Stop DIY when you have reflashed the correct `.bin` twice with `Erase Flash` between flashes and freezes still recur within an hour, the serial log shows hardware-level errors (`Flash read err`, brownout traps) rather than HTTP-task watchdog hits, or the ESP32 fails to enumerate over USB-C with BOOT held. Book D-Central Bitaxe Repair — bench-level diagnostics on the ESP32-S3, JTAG recovery, module replacement if silicon failure.

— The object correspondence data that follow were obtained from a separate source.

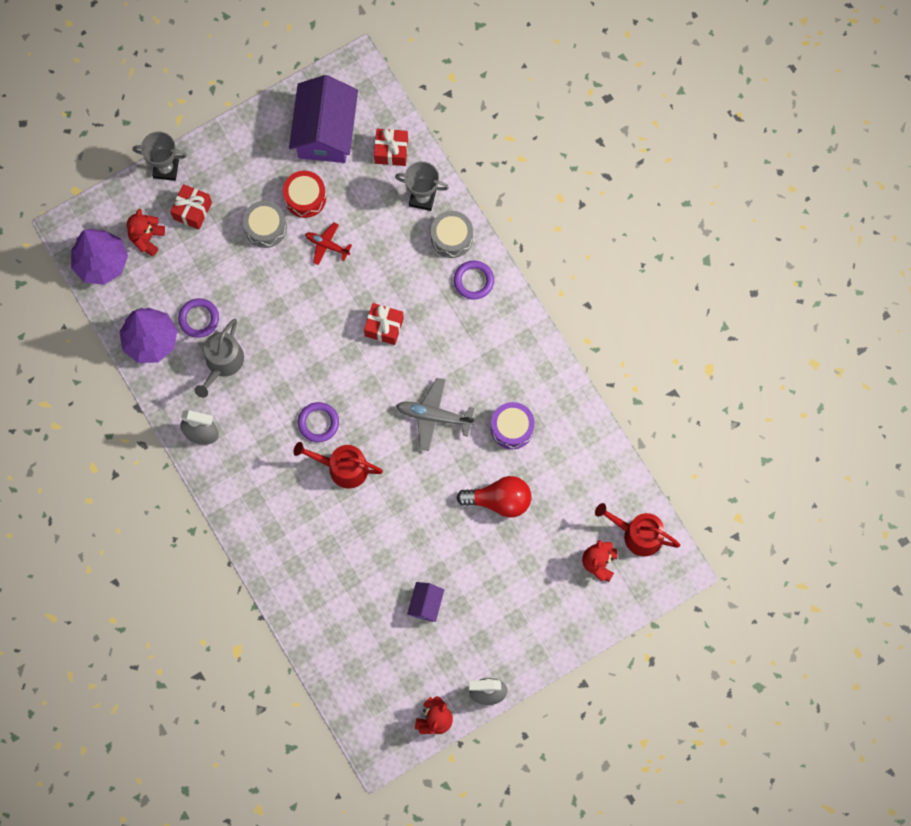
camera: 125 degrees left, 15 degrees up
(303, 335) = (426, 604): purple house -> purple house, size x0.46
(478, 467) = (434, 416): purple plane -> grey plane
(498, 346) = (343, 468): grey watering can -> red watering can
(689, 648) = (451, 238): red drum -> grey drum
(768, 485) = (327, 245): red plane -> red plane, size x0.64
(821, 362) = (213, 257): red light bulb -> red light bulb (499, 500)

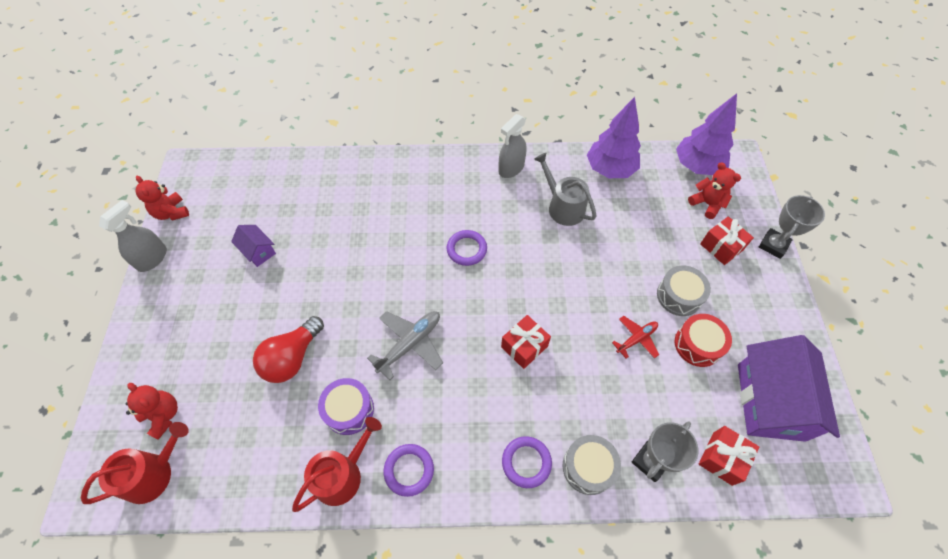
camera: 120 degrees right, 15 degrees down
(199, 319) = (612, 208): purple ring -> purple ring (409, 470)
(325, 131) = (770, 401): purple house -> purple house turned 60 degrees clockwise
(343, 468) = (415, 248): red watering can -> red watering can (342, 474)

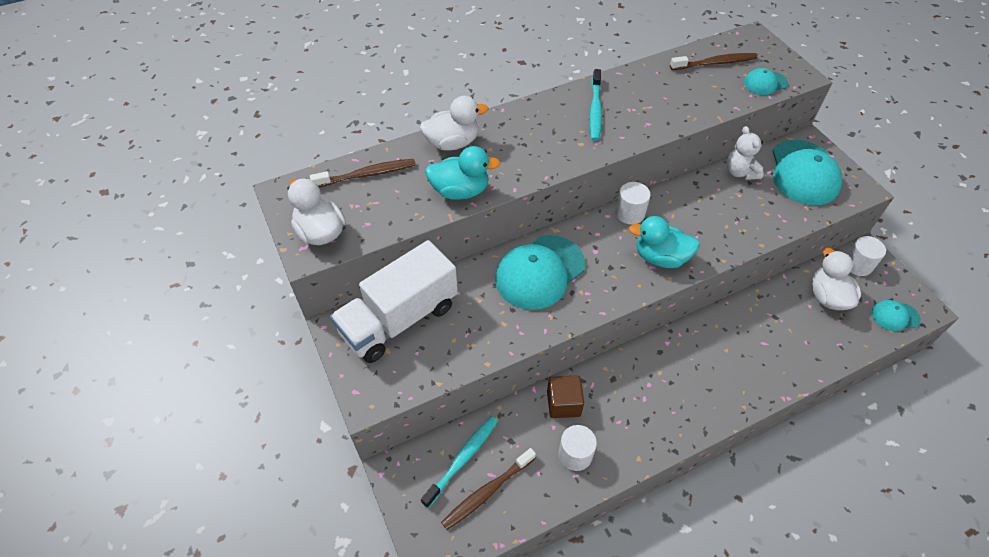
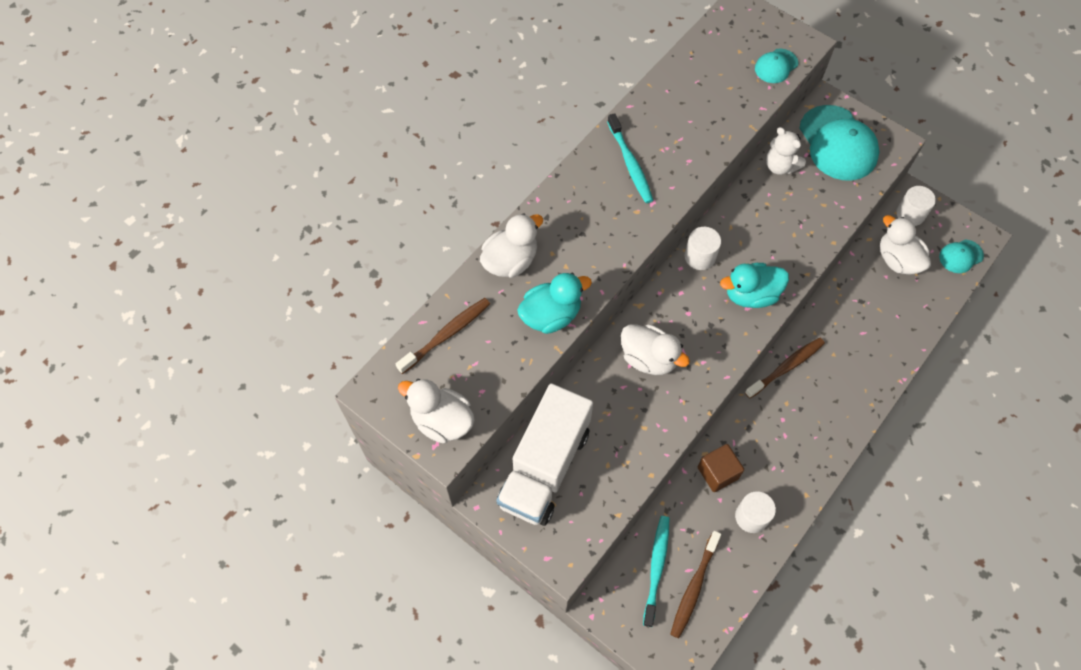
camera: 25 degrees left, 10 degrees up
(540, 272) = (649, 358): turquoise cap -> white duck
(715, 63) = (718, 57): brown toothbrush -> brown toothbrush (786, 367)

Ship to D-Central safely if escalating: anti-static bag, double-box with 3 cm+ foam every side. Include a note with: Bitaxe variant, firmware version where freezes started, your reproduction steps (tab count, polling rate, uptime to freeze), and a serial log excerpt if you have one. D-Central will JTAG-test the ESP32-S3, reflash via external USB-to-UART if the onboard USB is dead, replace the module if needed, and burn-in for 24 hours before return.
When to Seek Professional Repair
If the steps above do not resolve the issue, or if you are not comfortable performing these repairs yourself, professional service is recommended. Attempting advanced repairs without proper equipment can cause further damage.